──────── Dataset excerpts ────────

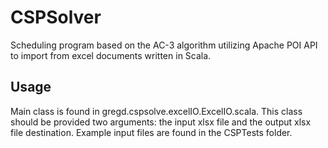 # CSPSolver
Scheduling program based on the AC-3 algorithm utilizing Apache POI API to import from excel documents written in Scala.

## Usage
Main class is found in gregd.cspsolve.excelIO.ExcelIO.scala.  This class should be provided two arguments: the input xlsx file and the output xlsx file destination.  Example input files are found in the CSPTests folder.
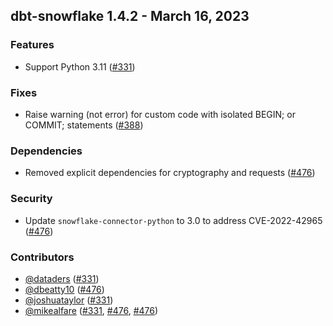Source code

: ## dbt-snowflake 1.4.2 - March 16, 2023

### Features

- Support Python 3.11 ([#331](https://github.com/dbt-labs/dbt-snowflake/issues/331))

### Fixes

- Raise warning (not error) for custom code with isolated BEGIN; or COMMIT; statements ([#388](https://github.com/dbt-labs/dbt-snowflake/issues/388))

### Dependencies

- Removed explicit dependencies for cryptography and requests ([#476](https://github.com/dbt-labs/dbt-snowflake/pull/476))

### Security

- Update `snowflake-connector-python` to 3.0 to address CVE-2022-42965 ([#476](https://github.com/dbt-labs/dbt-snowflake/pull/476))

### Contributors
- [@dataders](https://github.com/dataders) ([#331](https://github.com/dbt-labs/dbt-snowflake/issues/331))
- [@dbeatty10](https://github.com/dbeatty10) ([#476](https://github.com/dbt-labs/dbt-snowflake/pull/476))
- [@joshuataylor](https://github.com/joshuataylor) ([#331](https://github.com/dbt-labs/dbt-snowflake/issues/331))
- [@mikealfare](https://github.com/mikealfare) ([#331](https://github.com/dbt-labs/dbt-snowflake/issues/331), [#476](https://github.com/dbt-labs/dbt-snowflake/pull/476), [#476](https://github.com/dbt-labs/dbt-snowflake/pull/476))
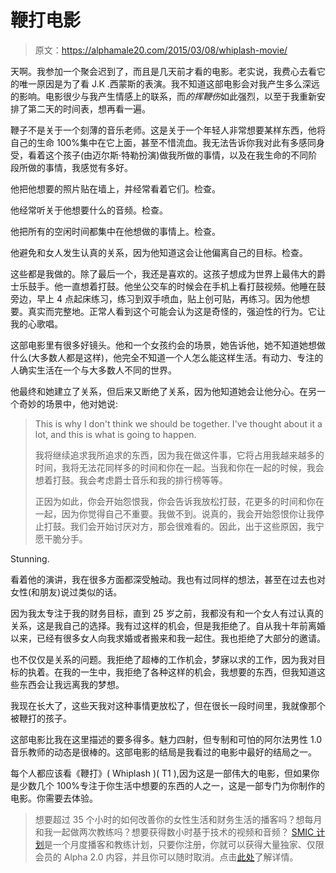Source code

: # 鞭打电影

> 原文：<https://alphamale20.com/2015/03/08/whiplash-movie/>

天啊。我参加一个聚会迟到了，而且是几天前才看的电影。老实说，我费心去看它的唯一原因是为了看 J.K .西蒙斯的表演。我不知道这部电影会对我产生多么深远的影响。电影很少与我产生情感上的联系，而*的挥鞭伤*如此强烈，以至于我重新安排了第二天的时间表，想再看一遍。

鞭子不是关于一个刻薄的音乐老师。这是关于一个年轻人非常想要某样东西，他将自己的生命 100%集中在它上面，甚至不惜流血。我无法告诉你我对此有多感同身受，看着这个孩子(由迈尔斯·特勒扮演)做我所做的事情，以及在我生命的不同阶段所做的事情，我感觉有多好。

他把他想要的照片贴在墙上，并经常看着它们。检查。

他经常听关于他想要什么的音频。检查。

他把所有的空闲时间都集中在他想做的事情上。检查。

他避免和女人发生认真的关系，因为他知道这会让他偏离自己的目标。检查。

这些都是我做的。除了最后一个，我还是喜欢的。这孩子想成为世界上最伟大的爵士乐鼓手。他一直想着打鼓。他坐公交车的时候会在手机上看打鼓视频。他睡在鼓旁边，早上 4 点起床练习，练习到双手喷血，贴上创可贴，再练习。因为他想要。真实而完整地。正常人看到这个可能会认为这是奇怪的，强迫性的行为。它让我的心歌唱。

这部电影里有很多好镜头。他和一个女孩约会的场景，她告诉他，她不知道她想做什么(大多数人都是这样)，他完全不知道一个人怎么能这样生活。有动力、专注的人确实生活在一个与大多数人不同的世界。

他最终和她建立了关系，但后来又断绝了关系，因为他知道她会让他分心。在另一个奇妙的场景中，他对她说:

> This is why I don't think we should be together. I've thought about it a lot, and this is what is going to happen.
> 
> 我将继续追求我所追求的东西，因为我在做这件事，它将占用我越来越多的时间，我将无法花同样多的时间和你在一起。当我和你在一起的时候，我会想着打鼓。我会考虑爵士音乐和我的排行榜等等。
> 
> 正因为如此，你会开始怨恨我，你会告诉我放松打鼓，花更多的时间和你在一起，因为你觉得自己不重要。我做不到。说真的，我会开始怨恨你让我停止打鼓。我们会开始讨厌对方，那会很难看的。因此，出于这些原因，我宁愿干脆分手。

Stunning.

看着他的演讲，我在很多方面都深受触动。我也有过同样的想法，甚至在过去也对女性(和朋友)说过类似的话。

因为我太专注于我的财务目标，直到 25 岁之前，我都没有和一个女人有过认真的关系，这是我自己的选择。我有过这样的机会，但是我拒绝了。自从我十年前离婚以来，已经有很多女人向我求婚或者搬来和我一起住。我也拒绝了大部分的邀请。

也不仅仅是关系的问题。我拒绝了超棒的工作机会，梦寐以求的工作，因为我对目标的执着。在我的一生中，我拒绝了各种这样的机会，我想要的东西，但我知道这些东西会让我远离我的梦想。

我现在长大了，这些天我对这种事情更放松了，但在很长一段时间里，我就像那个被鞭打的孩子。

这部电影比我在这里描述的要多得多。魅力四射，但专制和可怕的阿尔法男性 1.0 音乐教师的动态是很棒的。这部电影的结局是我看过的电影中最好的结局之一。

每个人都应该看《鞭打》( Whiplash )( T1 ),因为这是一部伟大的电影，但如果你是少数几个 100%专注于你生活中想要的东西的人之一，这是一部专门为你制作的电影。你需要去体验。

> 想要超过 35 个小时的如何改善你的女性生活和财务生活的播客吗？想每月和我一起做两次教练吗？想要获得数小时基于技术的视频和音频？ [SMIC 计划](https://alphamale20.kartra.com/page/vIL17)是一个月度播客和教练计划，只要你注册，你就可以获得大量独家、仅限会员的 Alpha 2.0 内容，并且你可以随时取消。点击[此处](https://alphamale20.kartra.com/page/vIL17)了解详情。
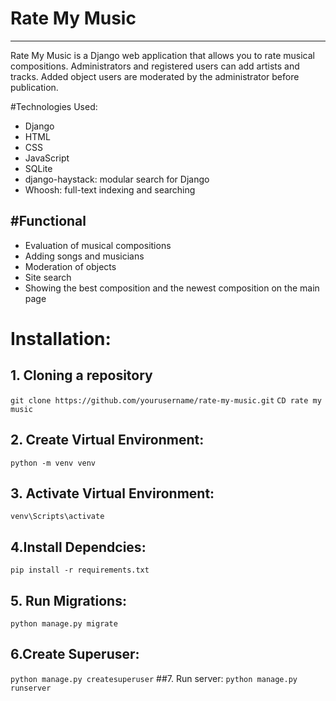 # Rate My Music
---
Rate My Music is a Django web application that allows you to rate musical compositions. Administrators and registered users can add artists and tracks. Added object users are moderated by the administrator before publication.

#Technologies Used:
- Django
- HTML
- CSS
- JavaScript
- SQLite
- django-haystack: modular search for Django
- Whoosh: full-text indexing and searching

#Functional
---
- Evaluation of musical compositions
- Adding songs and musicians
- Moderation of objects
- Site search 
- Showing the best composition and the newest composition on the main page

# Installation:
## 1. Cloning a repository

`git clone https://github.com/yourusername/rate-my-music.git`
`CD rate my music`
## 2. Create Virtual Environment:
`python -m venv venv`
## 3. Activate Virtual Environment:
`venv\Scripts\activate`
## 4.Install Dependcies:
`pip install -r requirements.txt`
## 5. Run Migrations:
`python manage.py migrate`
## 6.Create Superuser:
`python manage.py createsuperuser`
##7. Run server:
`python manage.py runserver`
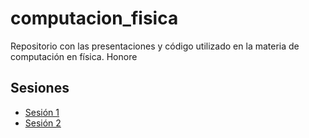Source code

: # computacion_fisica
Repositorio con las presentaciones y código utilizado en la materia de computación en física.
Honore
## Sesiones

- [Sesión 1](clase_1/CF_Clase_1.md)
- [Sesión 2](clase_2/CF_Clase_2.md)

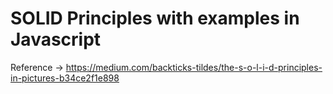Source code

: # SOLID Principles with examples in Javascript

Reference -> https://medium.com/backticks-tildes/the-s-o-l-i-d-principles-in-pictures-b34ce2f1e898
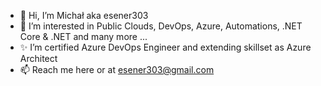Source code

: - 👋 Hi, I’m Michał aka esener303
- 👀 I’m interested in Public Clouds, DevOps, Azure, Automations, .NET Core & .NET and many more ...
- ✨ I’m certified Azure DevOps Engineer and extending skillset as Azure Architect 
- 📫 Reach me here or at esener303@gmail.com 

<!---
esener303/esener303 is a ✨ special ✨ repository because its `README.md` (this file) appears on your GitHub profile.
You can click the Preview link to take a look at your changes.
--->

────────

Copy out every line in the records above that contains the word "Django".

Rate My Music is a Django web application that allows you to rate musical compositions. Administrators and registered users can add artists and tracks. Added object users are moderated by the administrator before publication.
- Django
- django-haystack: modular search for Django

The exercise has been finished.